GOAL OF THE EXERCISE —
Take the data below and copy exactly the lines starting at the one with "manage clients with" and finishing at the one with "3 Tips from Someone With Experience", both included.

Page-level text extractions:
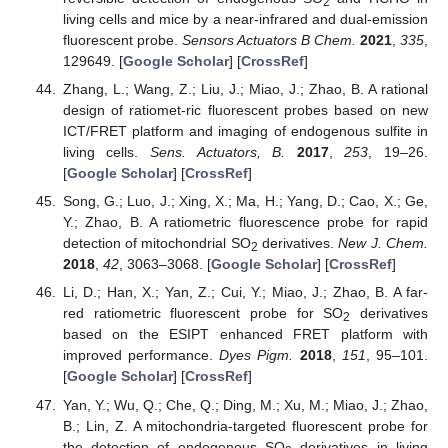
2
living cells and mice by a near-infrared and dual-emission
fluorescent probe.
Sensors Actuators B Chem.
2021
,
335
,
129649. [
Google Scholar
] [
CrossRef
]
Zhang, L.; Wang, Z.; Liu, J.; Miao, J.; Zhao, B. A rational
design of ratiomet-ric fluorescent probes based on new
ICT/FRET platform and imaging of endogenous sulfite in
living cells.
Sens. Actuators, B.
2017
,
253
, 19–26.
[
Google Scholar
] [
CrossRef
]
Song, G.; Luo, J.; Xing, X.; Ma, H.; Yang, D.; Cao, X.; Ge,
Y.; Zhao, B. A ratiometric fluorescence probe for rapid
detection of mitochondrial SO
derivatives.
New J. Chem.
2
2018
,
42
, 3063–3068. [
Google Scholar
] [
CrossRef
]
Li, D.; Han, X.; Yan, Z.; Cui, Y.; Miao, J.; Zhao, B. A far-
red ratiometric fluorescent probe for SO
derivatives
2
based on the ESIPT enhanced FRET platform with
improved performance.
Dyes Pigm.
2018
,
151
, 95–101.
[
Google Scholar
] [
CrossRef
]
Yan, Y.; Wu, Q.; Che, Q.; Ding, M.; Xu, M.; Miao, J.; Zhao,
B.; Lin, Z. A mitochondria-targeted fluorescent probe for
the detection of endogenous SO
derivatives in living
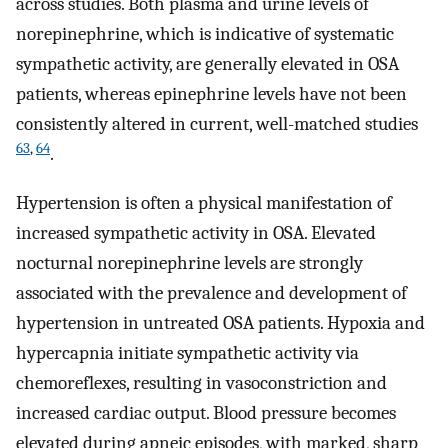
across studies. Both plasma and urine levels of
norepinephrine, which is indicative of systematic
sympathetic activity, are generally elevated in OSA
patients, whereas epinephrine levels have not been
consistently altered in current, well-matched studies
63
,
64
.
Hypertension is often a physical manifestation of
increased sympathetic activity in OSA. Elevated
nocturnal norepinephrine levels are strongly
associated with the prevalence and development of
hypertension in untreated OSA patients. Hypoxia and
hypercapnia initiate sympathetic activity via
chemoreflexes, resulting in vasoconstriction and
increased cardiac output. Blood pressure becomes
elevated during apneic episodes, with marked, sharp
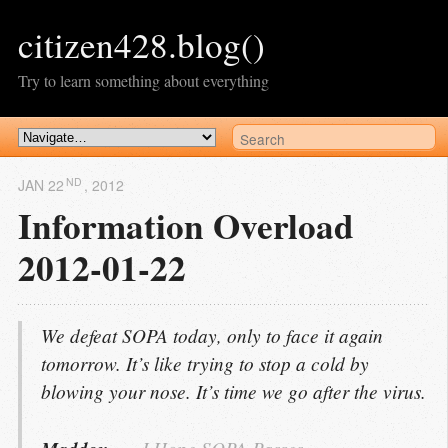
citizen428.blog()
Try to learn something about everything
ND
JAN 22
, 2012
Information Overload
2012-01-22
We defeat SOPA today, only to face it again
tomorrow. It’s like trying to stop a cold by
blowing your nose. It’s time we go after the virus.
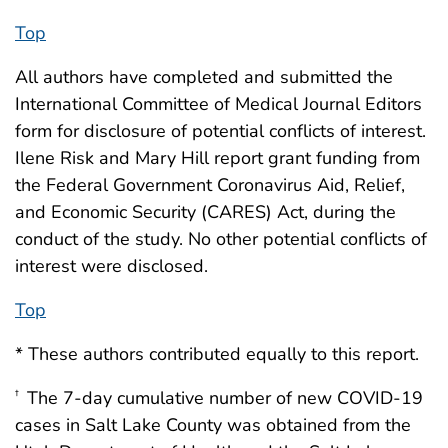
Top
All authors have completed and submitted the
International Committee of Medical Journal Editors
form for disclosure of potential conflicts of interest.
Ilene Risk and Mary Hill report grant funding from
the Federal Government Coronavirus Aid, Relief,
and Economic Security (CARES) Act, during the
conduct of the study. No other potential conflicts of
interest were disclosed.
Top
* These authors contributed equally to this report.
The 7-day cumulative number of new COVID-19
†
cases in Salt Lake County was obtained from the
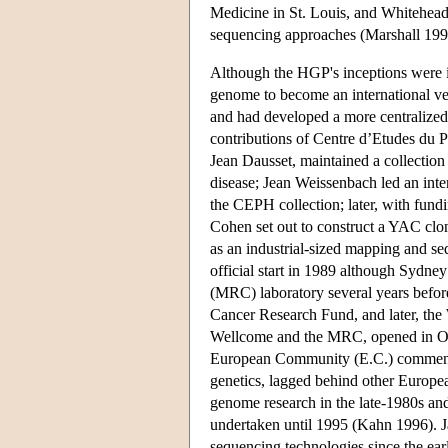
Medicine in St. Louis, and Whitehea
sequencing approaches (Marshall 199
Although the HGP's inceptions were i
genome to become an international v
and had developed a more centralized
contributions of Centre d’Etudes d
Jean Dausset, maintained a collection
disease; Jean Weissenbach led an inte
the CEPH collection; later, with fun
Cohen set out to construct a YAC clo
as an industrial-sized mapping and s
official start in 1989 although Syd
(MRC) laboratory several years befor
Cancer Research Fund, and later, the
Wellcome and the MRC, opened in Oc
European Community (E.C.) commenced
genetics, lagged behind other Europea
genome research in the late-1980s and 
undertaken until 1995 (Kahn 1996). J
sequencing technologies since the ea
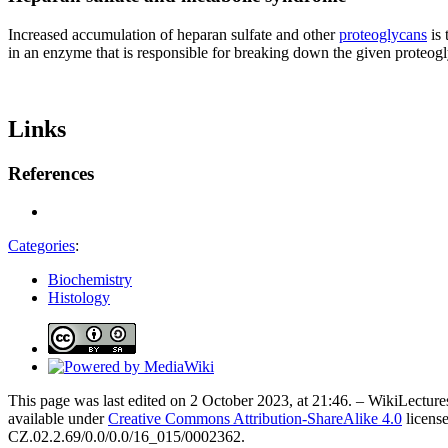
Increased accumulation of heparan sulfate and other
proteoglycans
is 
in an enzyme that is responsible for breaking down the given proteog
Links
References
Categories
:
Biochemistry
Histology
This page was last edited on 2 October 2023, at 21:46. – WikiLectures
available under
Creative Commons Attribution-ShareAlike 4.0
license
CZ.02.2.69/0.0/0.0/16_015/0002362.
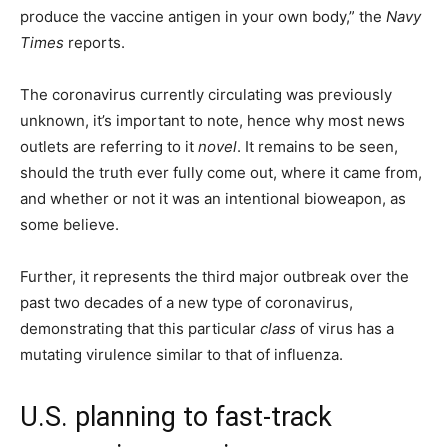
produce the vaccine antigen in your own body,” the
Navy
Times
reports.
The coronavirus currently circulating was previously
unknown, it’s important to note, hence why most news
outlets are referring to it
novel
. It remains to be seen,
should the truth ever fully come out, where it came from,
and whether or not it was an intentional bioweapon, as
some believe.
Further, it represents the third major outbreak over the
past two decades of a new type of coronavirus,
demonstrating that this particular
class
of virus has a
mutating virulence similar to that of influenza.
U.S. planning to fast-track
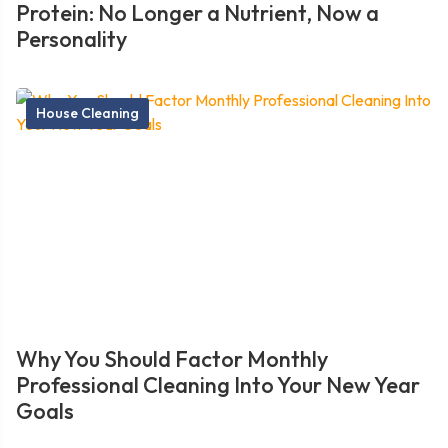
Protein: No Longer a Nutrient, Now a
Personality
House Cleaning
Why You Should Factor Monthly
Professional Cleaning Into Your New Year
Goals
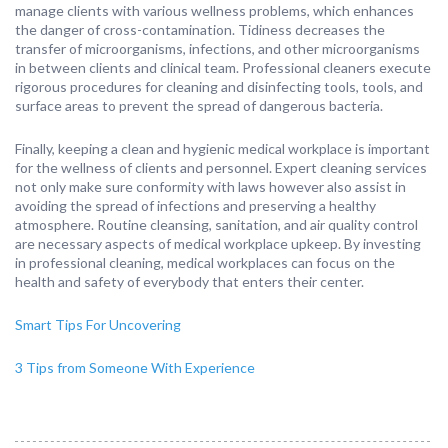
manage clients with various wellness problems, which enhances
the danger of cross-contamination. Tidiness decreases the
transfer of microorganisms, infections, and other microorganisms
in between clients and clinical team. Professional cleaners execute
rigorous procedures for cleaning and disinfecting tools, tools, and
surface areas to prevent the spread of dangerous bacteria.
Finally, keeping a clean and hygienic medical workplace is important
for the wellness of clients and personnel. Expert cleaning services
not only make sure conformity with laws however also assist in
avoiding the spread of infections and preserving a healthy
atmosphere. Routine cleansing, sanitation, and air quality control
are necessary aspects of medical workplace upkeep. By investing
in professional cleaning, medical workplaces can focus on the
health and safety of everybody that enters their center.
Smart Tips For Uncovering
3 Tips from Someone With Experience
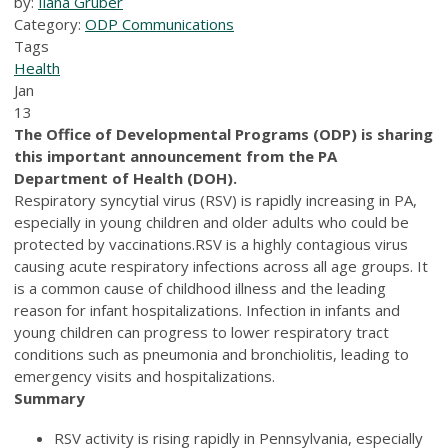
by:
Ilana Gruber
Category:
ODP Communications
Tags
Health
Jan
13
The Office of Developmental Programs (ODP) is sharing
this important announcement from the PA
Department of Health (DOH).
Respiratory syncytial virus (RSV) is rapidly increasing in PA,
especially in young children and older adults who could be
protected by vaccinations.RSV is a highly contagious virus
causing acute respiratory infections across all age groups. It
is a common cause of childhood illness and the leading
reason for infant hospitalizations. Infection in infants and
young children can progress to lower respiratory tract
conditions such as pneumonia and bronchiolitis, leading to
emergency visits and hospitalizations.
Summary
RSV activity is rising rapidly in Pennsylvania, especially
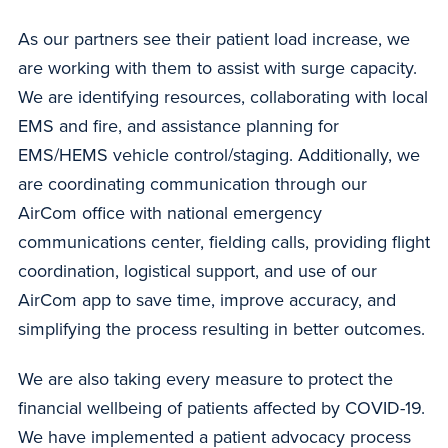
As our partners see their patient load increase, we
are working with them to assist with surge capacity.
We are identifying resources, collaborating with local
EMS and fire, and assistance planning for
EMS/HEMS vehicle control/staging. Additionally, we
are coordinating communication through our
AirCom office with national emergency
communications center, fielding calls, providing flight
coordination, logistical support, and use of our
AirCom app to save time, improve accuracy, and
simplifying the process resulting in better outcomes.
We are also taking every measure to protect the
financial wellbeing of patients affected by COVID-19.
We have implemented a patient advocacy process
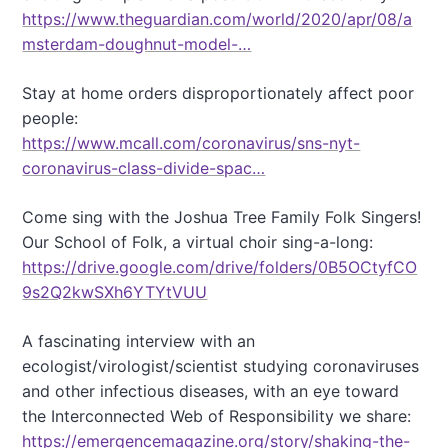
https://www.theguardian.com/world/2020/apr/08/a
msterdam-doughnut-model-…
Stay at home orders disproportionately affect poor
people:
https://www.mcall.com/coronavirus/sns-nyt-
coronavirus-class-divide-spac…
Come sing with the Joshua Tree Family Folk Singers!
Our School of Folk, a virtual choir sing-a-long:
https://drive.google.com/drive/folders/0B5OCtyfCO
9s2Q2kwSXh6YTYtVUU
A fascinating interview with an
ecologist/virologist/scientist studying coronaviruses
and other infectious diseases, with an eye toward
the Interconnected Web of Responsibility we share:
https://emergencemagazine.org/story/shaking-the-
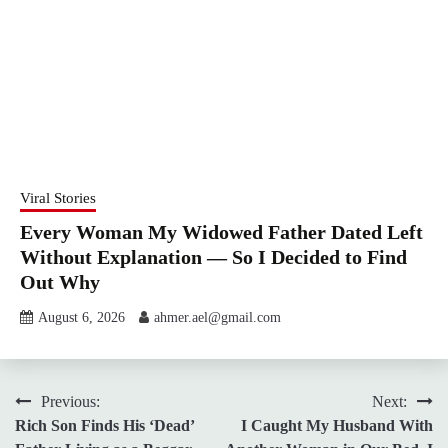
Viral Stories
Every Woman My Widowed Father Dated Left
Without Explanation — So I Decided to Find
Out Why
August 6, 2026
ahmer.ael@gmail.com
Post
Previous:
Next:
Rich Son Finds His ‘Dead’
I Caught My Husband With
navigation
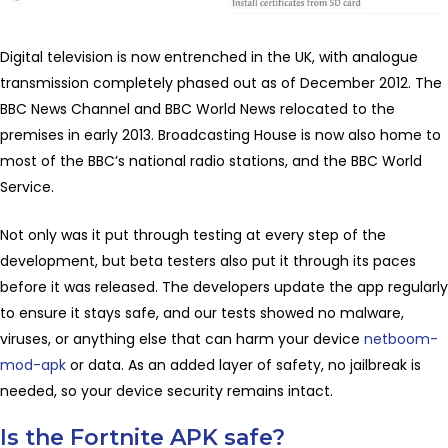
Digital television is now entrenched in the UK, with analogue
transmission completely phased out as of December 2012. The
BBC News Channel and BBC World News relocated to the
premises in early 2013. Broadcasting House is now also home to
most of the BBC’s national radio stations, and the BBC World
Service.
Not only was it put through testing at every step of the
development, but beta testers also put it through its paces
before it was released. The developers update the app regularly
to ensure it stays safe, and our tests showed no malware,
viruses, or anything else that can harm your device
netboom-
mod-apk
or data. As an added layer of safety, no jailbreak is
needed, so your device security remains intact.
Is the Fortnite APK safe?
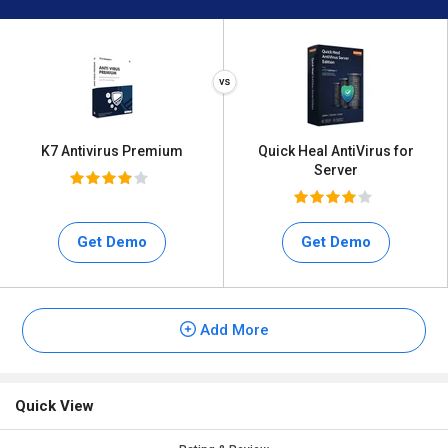
K7 Antivirus Premium
Quick Heal AntiVirus for
Server
Get Demo
Get Demo
Add More
Quick View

WRITTEN SOLUTION —
manage clients with various wellness problems, which enhances
the danger of cross-contamination. Tidiness decreases the
transfer of microorganisms, infections, and other microorganisms
in between clients and clinical team. Professional cleaners execute
rigorous procedures for cleaning and disinfecting tools, tools, and
surface areas to prevent the spread of dangerous bacteria.
Finally, keeping a clean and hygienic medical workplace is important
for the wellness of clients and personnel. Expert cleaning services
not only make sure conformity with laws however also assist in
avoiding the spread of infections and preserving a healthy
atmosphere. Routine cleansing, sanitation, and air quality control
are necessary aspects of medical workplace upkeep. By investing
in professional cleaning, medical workplaces can focus on the
health and safety of everybody that enters their center.
Smart Tips For Uncovering
3 Tips from Someone With Experience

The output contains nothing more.